Regular readers will know I am a great fan of light works — that is, art that makes light one of its subjects. My favourite example in Wellington is Bill Culbert’s SkyBlues on Jervois Quay. It’s a series of neon squiggles set on top of shiny aluminium poles, and is best viewed from the waterfront, but standing underneath it looking up is worth the trouble too…
What is it about a disco ball in a tree that is so lovely? More and more councils around the country have been decorating their botanic gardens over summer with lights. Our own council in Wellington lights up the botanic gardens over summer, and that’s always a good opportunity to visit the glow-worms. I’ve been to Blenheim at Christmas/New Year and walked around their gardens in the illuminated darkness. But my favourite park in summer is Pukekura Park in New Plymouth (in fact, the New Plymouth District Council may have even started this trend).

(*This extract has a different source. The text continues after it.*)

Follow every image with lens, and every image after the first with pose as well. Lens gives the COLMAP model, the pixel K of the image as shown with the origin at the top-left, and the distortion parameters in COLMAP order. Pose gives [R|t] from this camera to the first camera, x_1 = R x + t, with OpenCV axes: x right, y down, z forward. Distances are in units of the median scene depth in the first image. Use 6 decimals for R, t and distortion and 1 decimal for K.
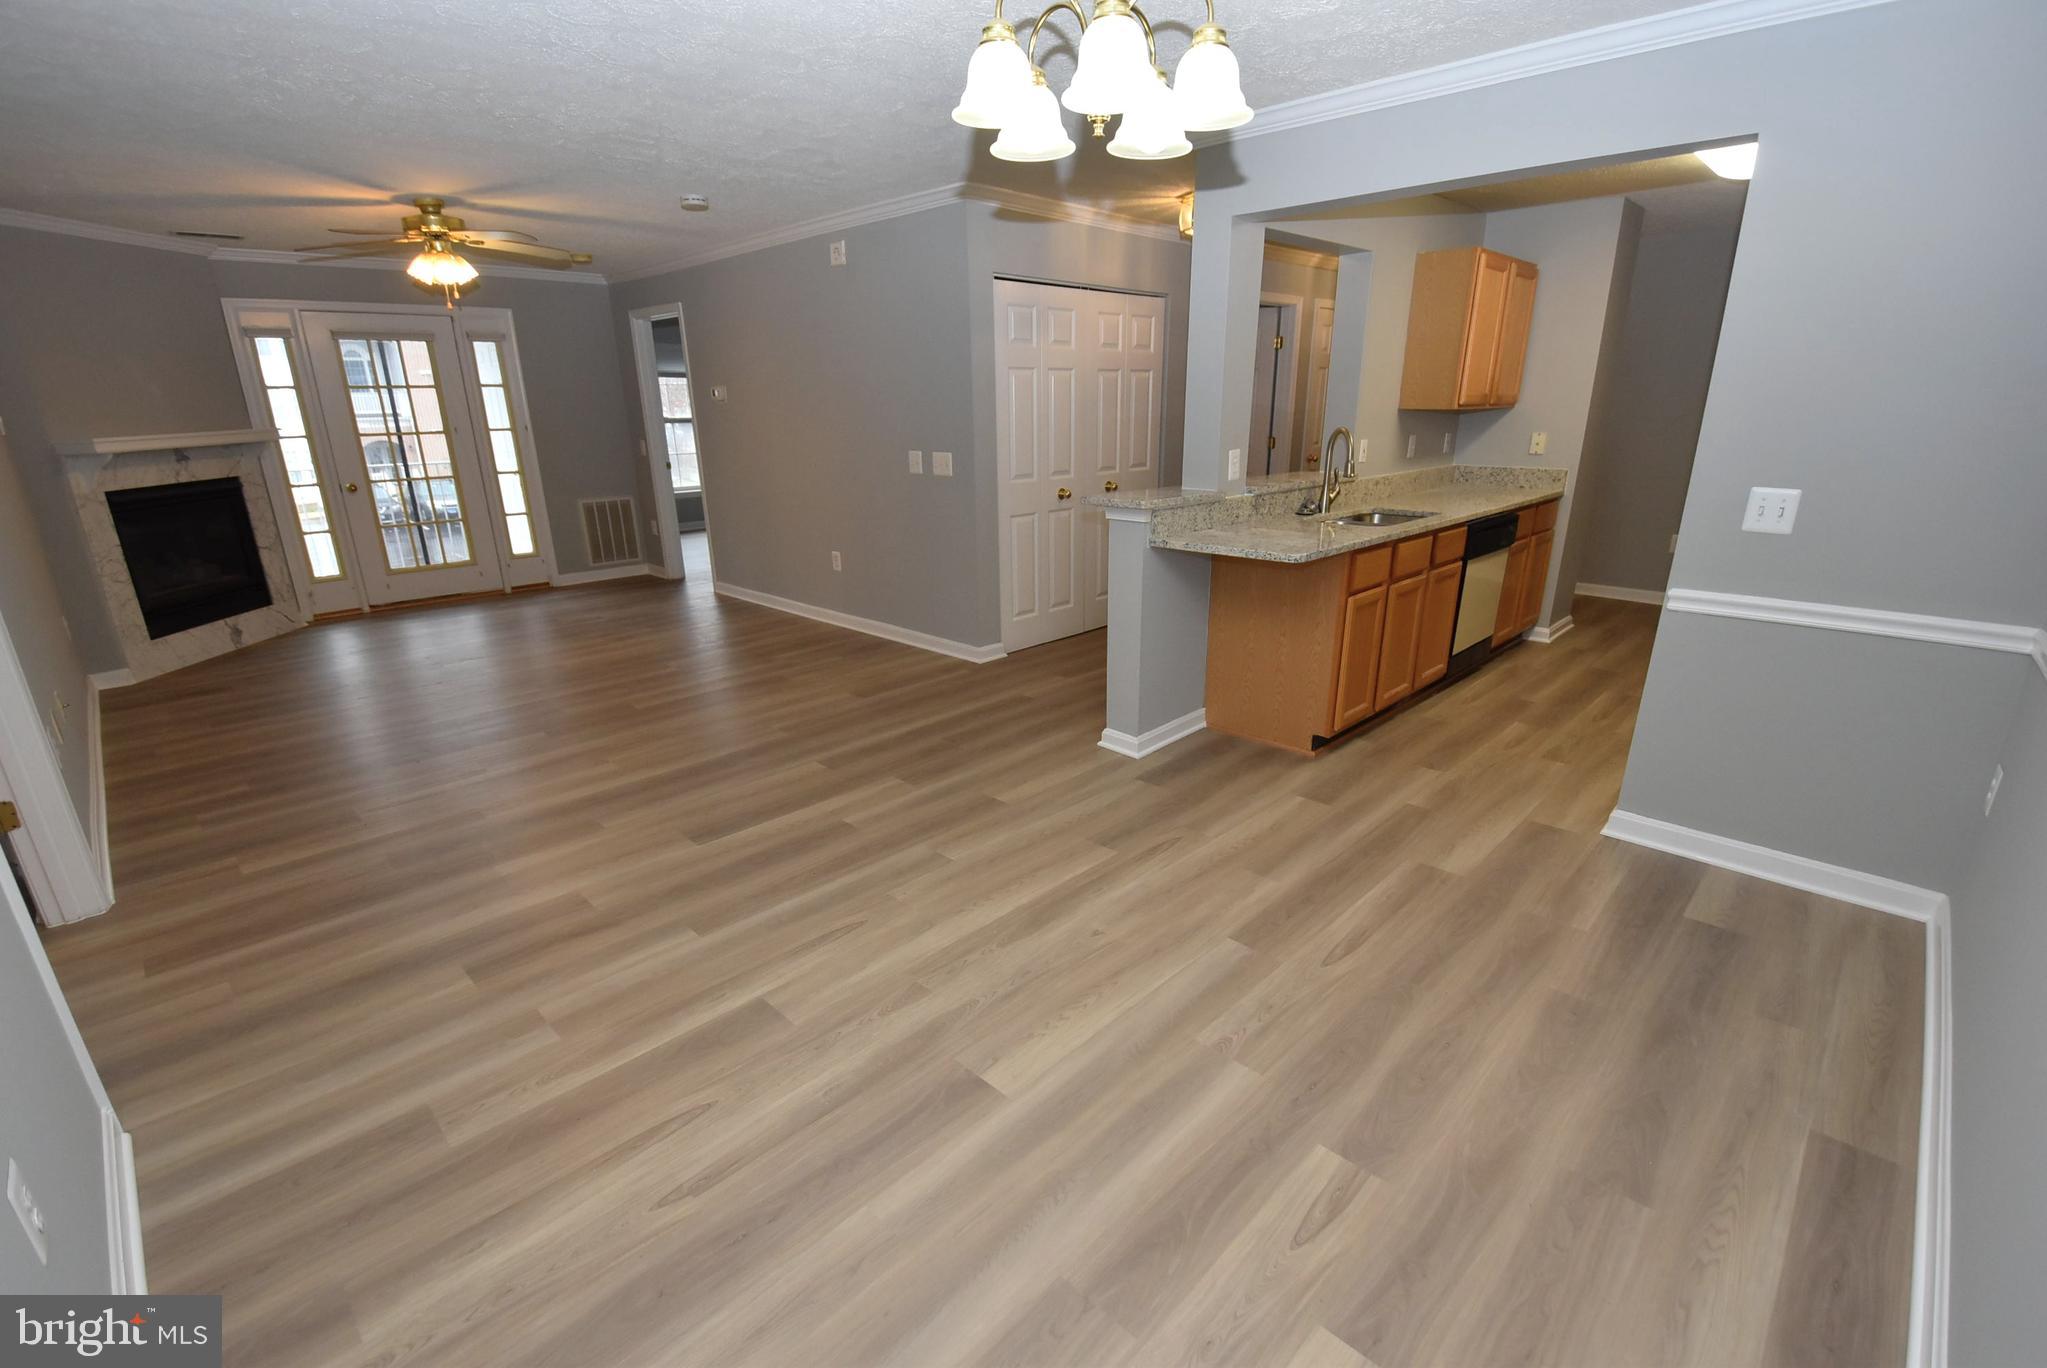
lens RADIAL K [[896.6, 0, 1027.1], [0, 896.6, 707.7], [0, 0, 1]] dist [0.019460, -0.026391]
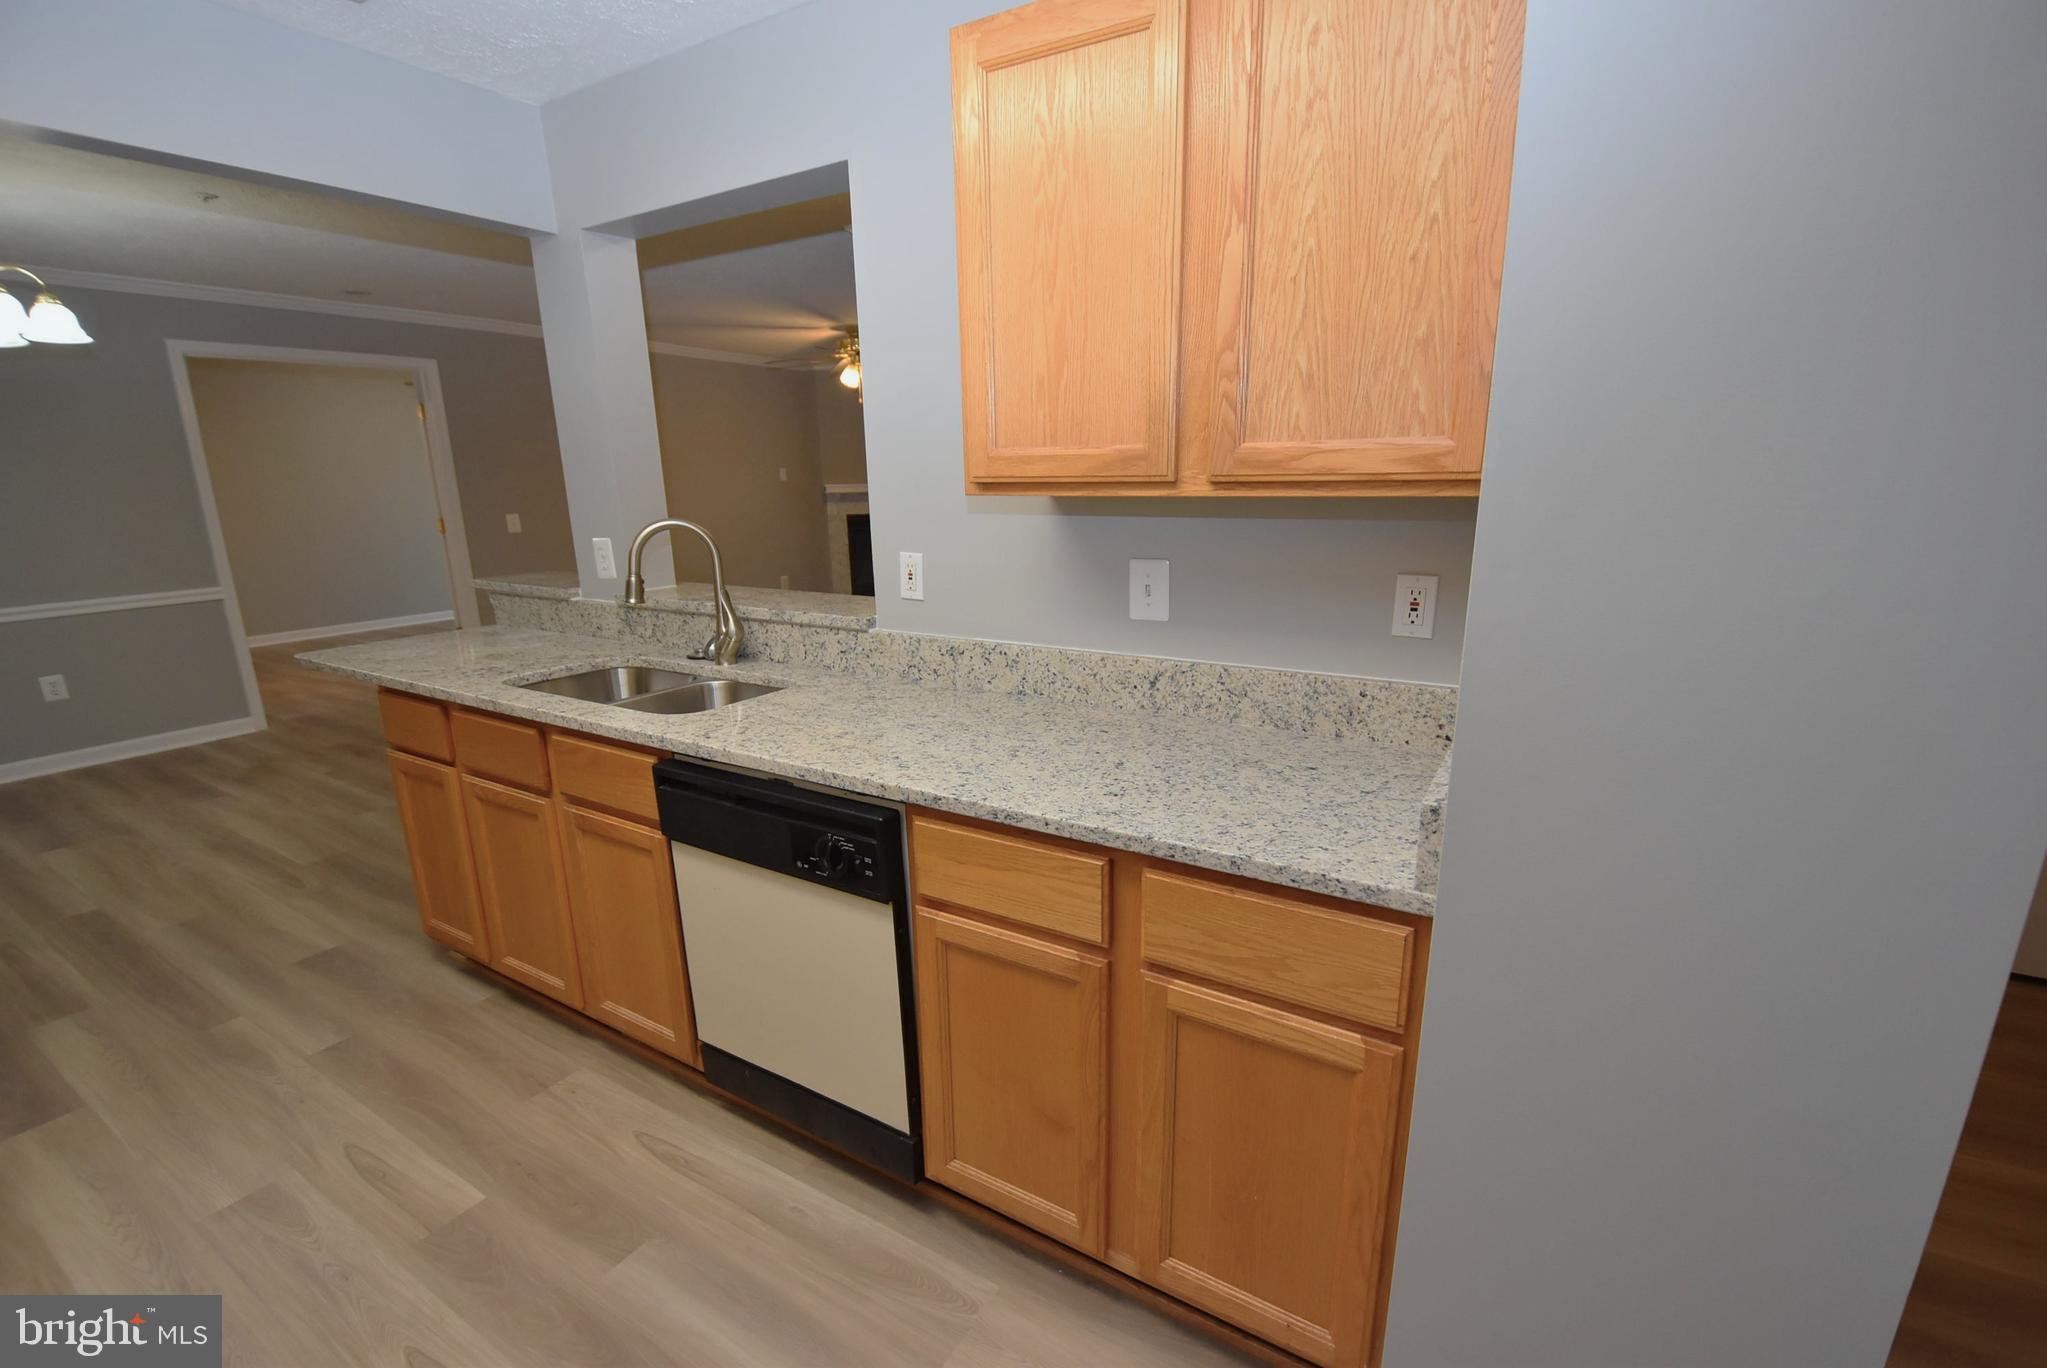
lens RADIAL K [[896.6, 0, 1027.1], [0, 896.6, 707.7], [0, 0, 1]] dist [0.019460, -0.026391]
pose [[0.224113, 0.253542, -0.941005, 0.879235], [-0.304341, 0.935484, 0.179571, -0.337178], [0.925824, 0.246142, 0.286817, 0.978253]]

And such a trend. Lighting installations (like this year’s New Zealand Festival show Power Plant) give locals and visitors a reason to go to the gardens on a warm evening, but in winter this can be quite a different proposition. However, one of my highlights of 2013 was the Lux Festival organised by Massey University and the Wellington City Council. On a clear, icy Monday evening close to the shortest day, a bunch of other enthusiasts and I walked the city, maps in hand, hunting down the art that shone.
Meanwhile, across Cook Strait, the people of Nelson were doing the same thing in their civic gardens. This year, the Light Nelson festival will again light up three midwinter nights in Queens Gardens on 11–13 July. The selection of 30 works, mostly by local artists and collaborators, includes light shows, installations, video projections and interactive work — with an emphasis on low tech and simple.
Students and tutors from the local polytech, Nelson and Marlborough Institute of Technology (NMIT), are well represented. Of particular interest is a collaborative work between poet Cliff Fell, artist Anne Rush and film-maker John Irwin called The Eel Pond Project. This installation pays homage to a site in the Chinese Garden where eels have always lived. Fell and Rush are also involved in another project using smartphone technology, poetry and light to tell the stories of the area’s heritage trees. The text is written by NMIT’s creative writing students.
I also like the sound of I’m Going Bats by Lori Davis, a group of glow-in-the-dark bats and their predators that hang in the trees, bat-style. Davis’ installation highlights the vulnerability of the native long-tailed bat. And in the spirit of community that dominates the festival, the bats are made by the children at a local art class. Other highlights include a collaboration between Auckland artist Philip Matthews and taonga puoro expert Richard Nunns, and a winter music festival organised by the Nelson School of Music.
[info]June Art
The Mata Aho Collective are currently on at Toi Pōneke in Abel Smith Street with their exhibition Kaokao. The collective is made up of four artists — Erena Baker, Sarah Hudson, Bridget Reweti and Terri Te Tau — who became friends during wānanga at Massey University. The exhibition responds to the upcoming First World War commemorations and explores the visibility of women in Māori and non-Māori histories using the metaphor of tukutuku and the traditional pattern kaokao, synonymous with Tūmatauenga, the god of war.